2

3 2 0
                                    

Sejak saat itu, Binar tidak henti-hentinya berbicara tentang Aidan.

Ia bahkan mengatakan secara terang-terangan kepada Rani dan Anggun bahwa ia menyukainya.

Sadar bahwa Binar ini kurang up to date, Rani dan Anggun lalu menceritakan banyak hal tentang cowok itu.

Tentang dia yang memiliki kecerdasan jauh di atas rata-rata, tentang dia yang sehari-hari sibuk mempersiapkan olimpiade matematika, tentang dia yang kurang berbaur dengan anak kelas lain, juga tentang circle nya yang berisi anak-anak olim yang rata-rata sama cerdasnya, dan tentang dia lainnya yang semakin didengar semakin membuat Binar jadi insecure.

"Dia terlalu jauh di jangkau, ya?" kata Binar suatu hari.

"Apa gue bilang, 'kan. Dia tuh beda kelas sama kita." Kata Anggun sambil mengunyah bakso penuh-penuh di mulutnya. Memang namanya saja Anggun, tapi tidak dengan perilakunya yang cenderung seperti anak laki-laki.

"Bahkan banyak yang bilang Aidan itu dekat sama Rania, anak olim biologi itu." Kata Rani. Dibandingkan dengan Binar dan Anggun, Rani yang paling mungkin bisa berteman dengan anak-anak cerdas itu. Walaupun ada di kelas XI-7, Rani berturut-turut ranking satu sejak awal masuk sekolah.

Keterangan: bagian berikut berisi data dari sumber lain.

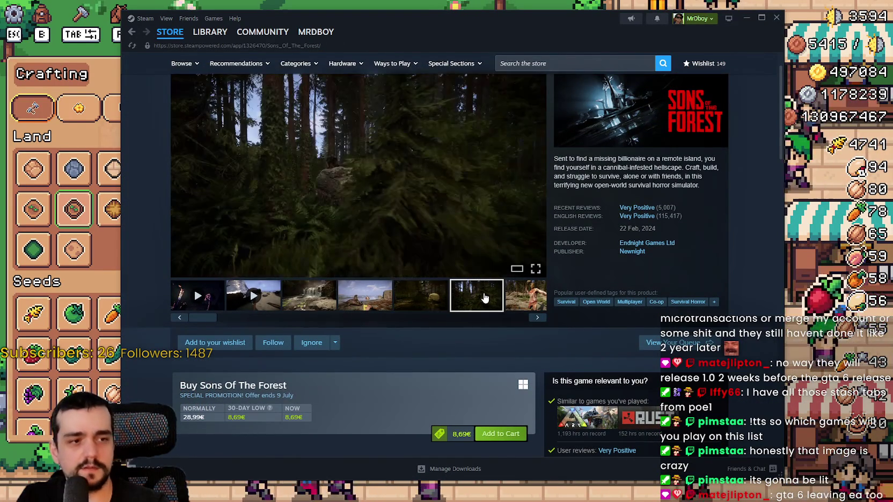
click(530, 296)
click(365, 295)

"Serius? Wah, kalau emang benar mereka emang cocok, banget, sih." Kata Anggun dengan tidak peka nya di depan Binar.

Mendengar itu, wajah Binar yang biasanya cerah jadi mendadak suram.

Ia merengut menatap ke lapangan sekolah, di mana di sana anak-anak XI-I sedang kegiatan olahraga basket.

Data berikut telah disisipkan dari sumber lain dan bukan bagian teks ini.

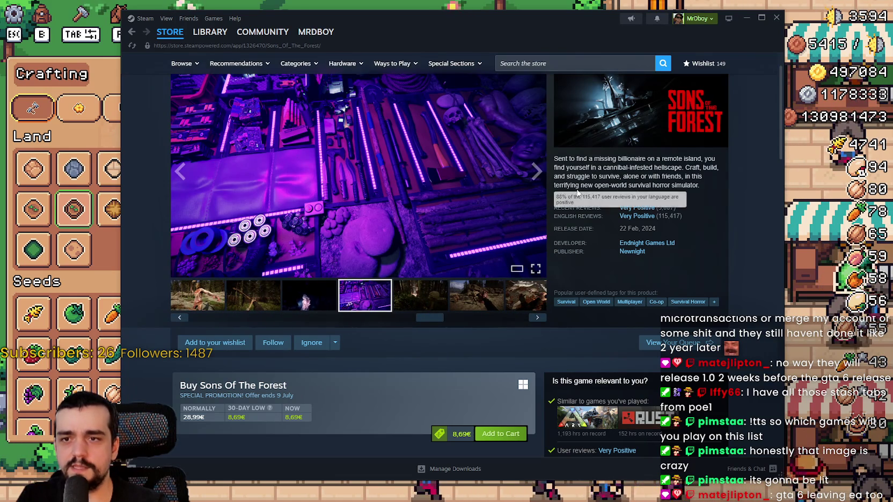
mouse_move(642, 202)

Aidan ada di sana bersama teman-temannya, dan ikut serta bermain. Walaupun ia tidak mengikuti eksktrakurikuler olahraga, Aidan cukup sehat dan bugar dalam beraktifitas fisik.

Seperti biasa, Aidan nampak ganteng, menawan, dan terasa teduh di hati Binar. Apalagi dengan keringat tubuhnya yang dibalut kaos seragam sekolah, menambah kesan maskulin tersendiri.

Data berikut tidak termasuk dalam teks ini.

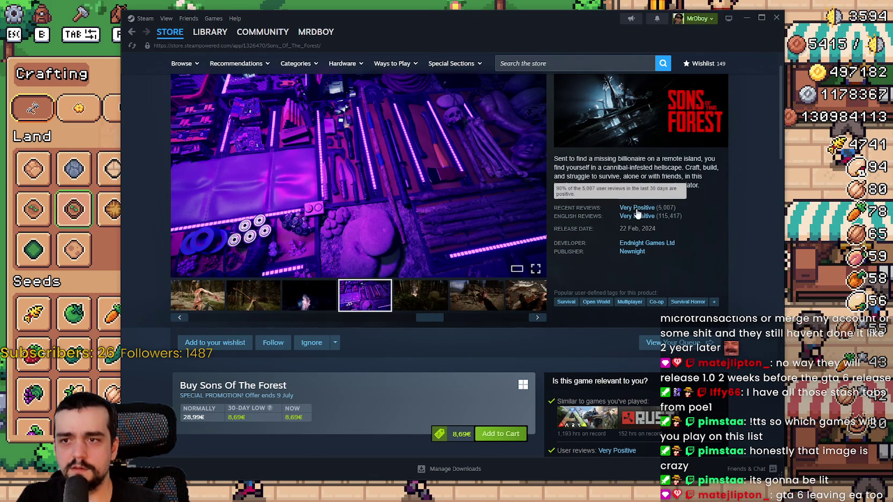
- Expand the full game description and view the forest, campfire and turtles screenshots
scroll(274, 279, down, 9)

Sudah satu tahun sejak insiden tenggelam itu berlalu, tapi Binar belum menemukan cara untuk mendekati Aidan.

Tidak ada teman yang bisa mengenalkan dirinya pada Aidan, toh memang mereka tidak punya relasi sama sekali.

Pun Binar tidak ada keberanian untuk secara random dan tiba-tiba menyatakan perasaan begitu saja di depan Aidan seperti orang bodoh.

Tapi, sehari-hari tak sekalipun Binar berhenti memikirkan bagaimana caranya ia bisa berkenalan dengannya.

Mengikuti sosial medianya? Sudah.

Lagian Aidan bukan tipikal cowok yang aktif bersosial-media. Dia jarang aktif di Instagram. Foto-fotonya pun hanya seputar kegiatan sekolah yang mengharuskannya memposting foto.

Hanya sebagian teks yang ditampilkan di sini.